Comunque, aumenti record  si registrano in tutti i settori. La Cina ha fatto razzia sui mercati mondiali. Le prime avvisaglie di un esorbitante aumento dei prezzi delle materie prime - e del loro difficile reperimento sui mercati mondiali - si è avuto già fin dal marzo scorso. I conti in tasca: secondo lo studio di Confartigianato, i maggiori costi delle materie prime incideranno su base annua per 5,3 miliardi per le pmi emiliano romagnole di cui: 1,129 miliardi a Bologna; 1,045 miliardi a Modena. Stoppare la speculazione diventa il monito per il futuro  proprio per il rincaro sulle materie prime che è sempre più consistente. La situazione che si vive è  disperata: dalle aziende di metalmeccanica, al settore dell'edilizia, che è messo peggio. In effetti la crisi è iniziata già con il lockdown, durante il quale ci siamo abituati all'assenza dei magazzini, diventati inutili. Con le chiusure si è creato un consistente buco nel mercato e nessuno ha consegnato più niente. In atto c'è un grosso gioco di speculazione e da quando è ricominciata la ricerca delle materie prime, i costi sono lievitati. Quindi gli effetti e le conseguenze hanno rovesciato i programmi, i preventivi erano stati fatti prima, mentre ora ci si trova nella condizione di non poter già assorbire i costi degli ordini. In tanti casi, c'è chi ci rimetterà, purtroppo.
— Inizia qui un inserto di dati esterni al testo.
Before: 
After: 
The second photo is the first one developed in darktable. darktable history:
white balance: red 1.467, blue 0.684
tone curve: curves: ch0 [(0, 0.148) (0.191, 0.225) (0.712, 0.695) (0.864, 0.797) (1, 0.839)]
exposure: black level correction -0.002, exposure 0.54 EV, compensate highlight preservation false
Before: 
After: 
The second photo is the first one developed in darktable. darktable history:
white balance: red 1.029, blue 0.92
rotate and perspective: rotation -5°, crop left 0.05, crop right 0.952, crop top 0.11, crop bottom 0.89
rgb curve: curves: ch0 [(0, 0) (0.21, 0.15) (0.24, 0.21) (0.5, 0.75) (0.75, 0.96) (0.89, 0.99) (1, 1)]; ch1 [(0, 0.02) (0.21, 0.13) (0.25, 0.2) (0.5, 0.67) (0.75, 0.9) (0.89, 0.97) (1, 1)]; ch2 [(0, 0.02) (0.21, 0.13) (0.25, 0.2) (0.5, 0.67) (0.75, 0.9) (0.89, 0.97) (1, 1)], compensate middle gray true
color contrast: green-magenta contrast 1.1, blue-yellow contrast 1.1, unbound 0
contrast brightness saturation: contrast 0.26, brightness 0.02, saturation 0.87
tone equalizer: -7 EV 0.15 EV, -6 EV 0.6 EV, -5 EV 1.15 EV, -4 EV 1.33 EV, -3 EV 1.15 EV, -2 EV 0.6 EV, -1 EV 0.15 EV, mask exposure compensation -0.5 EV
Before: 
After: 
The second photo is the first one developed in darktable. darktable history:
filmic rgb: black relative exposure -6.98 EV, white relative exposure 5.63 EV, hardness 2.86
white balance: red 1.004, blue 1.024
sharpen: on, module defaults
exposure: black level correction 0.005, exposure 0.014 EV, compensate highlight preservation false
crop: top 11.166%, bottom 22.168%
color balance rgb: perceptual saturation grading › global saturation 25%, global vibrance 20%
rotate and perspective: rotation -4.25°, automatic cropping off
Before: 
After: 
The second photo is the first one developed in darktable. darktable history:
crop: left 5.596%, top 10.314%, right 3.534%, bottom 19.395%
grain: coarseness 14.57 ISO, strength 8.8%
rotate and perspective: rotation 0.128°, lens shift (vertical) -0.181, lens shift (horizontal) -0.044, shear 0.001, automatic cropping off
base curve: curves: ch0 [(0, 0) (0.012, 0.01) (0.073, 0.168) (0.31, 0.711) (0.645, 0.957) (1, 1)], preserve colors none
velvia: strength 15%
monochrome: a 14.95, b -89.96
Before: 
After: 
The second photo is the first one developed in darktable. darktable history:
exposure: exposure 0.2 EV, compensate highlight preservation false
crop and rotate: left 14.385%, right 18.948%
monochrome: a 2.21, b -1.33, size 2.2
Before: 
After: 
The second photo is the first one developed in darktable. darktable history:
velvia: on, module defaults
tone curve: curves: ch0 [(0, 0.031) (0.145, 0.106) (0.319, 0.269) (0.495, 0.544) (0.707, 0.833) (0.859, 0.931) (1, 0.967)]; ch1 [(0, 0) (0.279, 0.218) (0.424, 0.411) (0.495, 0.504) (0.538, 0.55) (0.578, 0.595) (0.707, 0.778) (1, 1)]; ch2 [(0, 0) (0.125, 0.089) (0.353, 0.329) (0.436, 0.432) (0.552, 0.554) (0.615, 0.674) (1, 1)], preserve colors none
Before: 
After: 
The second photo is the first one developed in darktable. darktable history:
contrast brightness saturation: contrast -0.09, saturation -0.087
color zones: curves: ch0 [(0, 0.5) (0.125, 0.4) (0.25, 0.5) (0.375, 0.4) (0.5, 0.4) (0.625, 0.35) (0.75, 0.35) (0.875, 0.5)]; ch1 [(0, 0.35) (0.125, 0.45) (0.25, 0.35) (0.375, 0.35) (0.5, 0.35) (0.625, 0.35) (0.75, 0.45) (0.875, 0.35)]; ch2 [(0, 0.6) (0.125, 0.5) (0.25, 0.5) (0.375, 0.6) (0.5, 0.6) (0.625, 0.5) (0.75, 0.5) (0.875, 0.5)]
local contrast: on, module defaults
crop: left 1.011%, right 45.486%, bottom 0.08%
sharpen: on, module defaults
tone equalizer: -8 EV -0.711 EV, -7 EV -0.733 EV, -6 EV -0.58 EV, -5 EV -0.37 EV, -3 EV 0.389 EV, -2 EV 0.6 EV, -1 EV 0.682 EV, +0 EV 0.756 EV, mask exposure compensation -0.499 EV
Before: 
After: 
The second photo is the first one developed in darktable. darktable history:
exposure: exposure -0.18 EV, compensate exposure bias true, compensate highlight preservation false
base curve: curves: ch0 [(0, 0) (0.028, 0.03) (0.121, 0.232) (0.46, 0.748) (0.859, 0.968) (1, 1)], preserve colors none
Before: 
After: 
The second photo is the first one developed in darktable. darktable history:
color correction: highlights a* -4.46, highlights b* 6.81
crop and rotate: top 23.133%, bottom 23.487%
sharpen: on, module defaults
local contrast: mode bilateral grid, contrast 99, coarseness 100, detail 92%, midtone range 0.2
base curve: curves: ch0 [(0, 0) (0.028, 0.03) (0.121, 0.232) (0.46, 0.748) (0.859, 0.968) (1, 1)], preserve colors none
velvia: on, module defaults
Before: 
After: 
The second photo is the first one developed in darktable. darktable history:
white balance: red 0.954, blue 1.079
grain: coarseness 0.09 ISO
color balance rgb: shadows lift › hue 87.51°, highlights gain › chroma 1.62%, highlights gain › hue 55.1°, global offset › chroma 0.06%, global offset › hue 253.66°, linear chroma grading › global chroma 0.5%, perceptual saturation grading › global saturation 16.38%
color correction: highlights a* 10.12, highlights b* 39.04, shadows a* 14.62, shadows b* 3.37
Lo scenario ottimistico ravvisato con la crescita del Pil, la diminuzione del debito pubblico e l’inflazione sotto controllo,  potrà verificarsi da due eventi e circostanze favorevoli come una domanda aggregata alimentata da un elevato deficit pubblico e dagli investimenti pubblici che grazie ai fondi del PNRR incideranno sul programma espansivo. Ammortizzatori sociali e cassa integrazione non bastano: in Italia manca totalmente una politica industriale, sono a chiederlo quei 75mila piccoli artigiani in Emilia Romagna che hanno subito un rincaro del 30%; un esempio: se nel 2019 si comprava una lamiera a 620 euro, ora ne costa 1.645. Come  si può  sostenere un trend così, con cassa integrazione e ristori? Sono soltanto palliativi, urgono soluzioni concrete, bisognerà  avere consapevolezza che lo sviluppo economico è assolutamente fondamentale per la crescita, ma la crescita economica non può andare avanti da sola, senza una serie di concatenate sensibilità per i diritti civili, le garanzie sociali, la solidarietà ai più deboli e la tutela della salute e dell'ambiente.